#### [JOB]
Copy every line below precisely, leaving nothing out.

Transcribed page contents
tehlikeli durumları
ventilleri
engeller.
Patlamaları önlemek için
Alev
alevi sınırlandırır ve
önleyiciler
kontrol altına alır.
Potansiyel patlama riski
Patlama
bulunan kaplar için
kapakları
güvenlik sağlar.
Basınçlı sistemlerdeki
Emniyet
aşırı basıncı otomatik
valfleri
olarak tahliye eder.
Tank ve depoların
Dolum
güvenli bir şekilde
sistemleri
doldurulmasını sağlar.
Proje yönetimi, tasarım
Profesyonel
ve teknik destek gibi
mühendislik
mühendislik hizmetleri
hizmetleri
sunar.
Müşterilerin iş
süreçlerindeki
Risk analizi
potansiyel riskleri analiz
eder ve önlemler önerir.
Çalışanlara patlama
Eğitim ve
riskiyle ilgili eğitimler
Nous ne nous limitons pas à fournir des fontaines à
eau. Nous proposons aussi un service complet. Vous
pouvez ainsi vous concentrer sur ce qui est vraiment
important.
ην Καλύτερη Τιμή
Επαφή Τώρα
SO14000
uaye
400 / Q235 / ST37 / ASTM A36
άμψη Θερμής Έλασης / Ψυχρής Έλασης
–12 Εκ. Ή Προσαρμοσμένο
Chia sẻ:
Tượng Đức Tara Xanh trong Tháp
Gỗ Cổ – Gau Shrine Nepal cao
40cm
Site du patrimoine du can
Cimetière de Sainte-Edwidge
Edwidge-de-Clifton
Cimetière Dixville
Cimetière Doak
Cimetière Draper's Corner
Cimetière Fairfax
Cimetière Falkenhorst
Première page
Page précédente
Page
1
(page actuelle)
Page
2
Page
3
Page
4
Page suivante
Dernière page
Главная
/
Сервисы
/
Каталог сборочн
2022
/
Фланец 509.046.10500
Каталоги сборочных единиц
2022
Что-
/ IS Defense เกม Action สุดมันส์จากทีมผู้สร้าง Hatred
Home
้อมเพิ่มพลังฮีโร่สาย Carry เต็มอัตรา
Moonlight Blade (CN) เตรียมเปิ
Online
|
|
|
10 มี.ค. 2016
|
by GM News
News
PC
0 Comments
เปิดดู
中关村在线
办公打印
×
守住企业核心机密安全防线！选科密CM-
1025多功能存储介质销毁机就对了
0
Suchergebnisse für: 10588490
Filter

#### [OUTPUT FOR THIS EXERCISE]
tehlikeli durumları
ventilleri
engeller.
Patlamaları önlemek için
Alev
alevi sınırlandırır ve
önleyiciler
kontrol altına alır.
Potansiyel patlama riski
Patlama
bulunan kaplar için
kapakları
güvenlik sağlar.
Basınçlı sistemlerdeki
Emniyet
aşırı basıncı otomatik
valfleri
olarak tahliye eder.
Tank ve depoların
Dolum
güvenli bir şekilde
sistemleri
doldurulmasını sağlar.
Proje yönetimi, tasarım
Profesyonel
ve teknik destek gibi
mühendislik
mühendislik hizmetleri
hizmetleri
sunar.
Müşterilerin iş
süreçlerindeki
Risk analizi
potansiyel riskleri analiz
eder ve önlemler önerir.
Çalışanlara patlama
Eğitim ve
riskiyle ilgili eğitimler
Nous ne nous limitons pas à fournir des fontaines à
eau. Nous proposons aussi un service complet. Vous
pouvez ainsi vous concentrer sur ce qui est vraiment
important.
ην Καλύτερη Τιμή
Επαφή Τώρα
SO14000
uaye
400 / Q235 / ST37 / ASTM A36
άμψη Θερμής Έλασης / Ψυχρής Έλασης
–12 Εκ. Ή Προσαρμοσμένο
Chia sẻ:
Tượng Đức Tara Xanh trong Tháp
Gỗ Cổ – Gau Shrine Nepal cao
40cm
Site du patrimoine du can
Cimetière de Sainte-Edwidge
Edwidge-de-Clifton
Cimetière Dixville
Cimetière Doak
Cimetière Draper's Corner
Cimetière Fairfax
Cimetière Falkenhorst
Première page
Page précédente
Page
1
(page actuelle)
Page
2
Page
3
Page
4
Page suivante
Dernière page
Главная
/
Сервисы
/
Каталог сборочн
2022
/
Фланец 509.046.10500
Каталоги сборочных единиц
2022
Что-
/ IS Defense เกม Action สุดมันส์จากทีมผู้สร้าง Hatred
Home
้อมเพิ่มพลังฮีโร่สาย Carry เต็มอัตรา
Moonlight Blade (CN) เตรียมเปิ
Online
|
|
|
10 มี.ค. 2016
|
by GM News
News
PC
0 Comments
เปิดดู
中关村在线
办公打印
×
守住企业核心机密安全防线！选科密CM-
1025多功能存储介质销毁机就对了
0
Suchergebnisse für: 10588490
Filter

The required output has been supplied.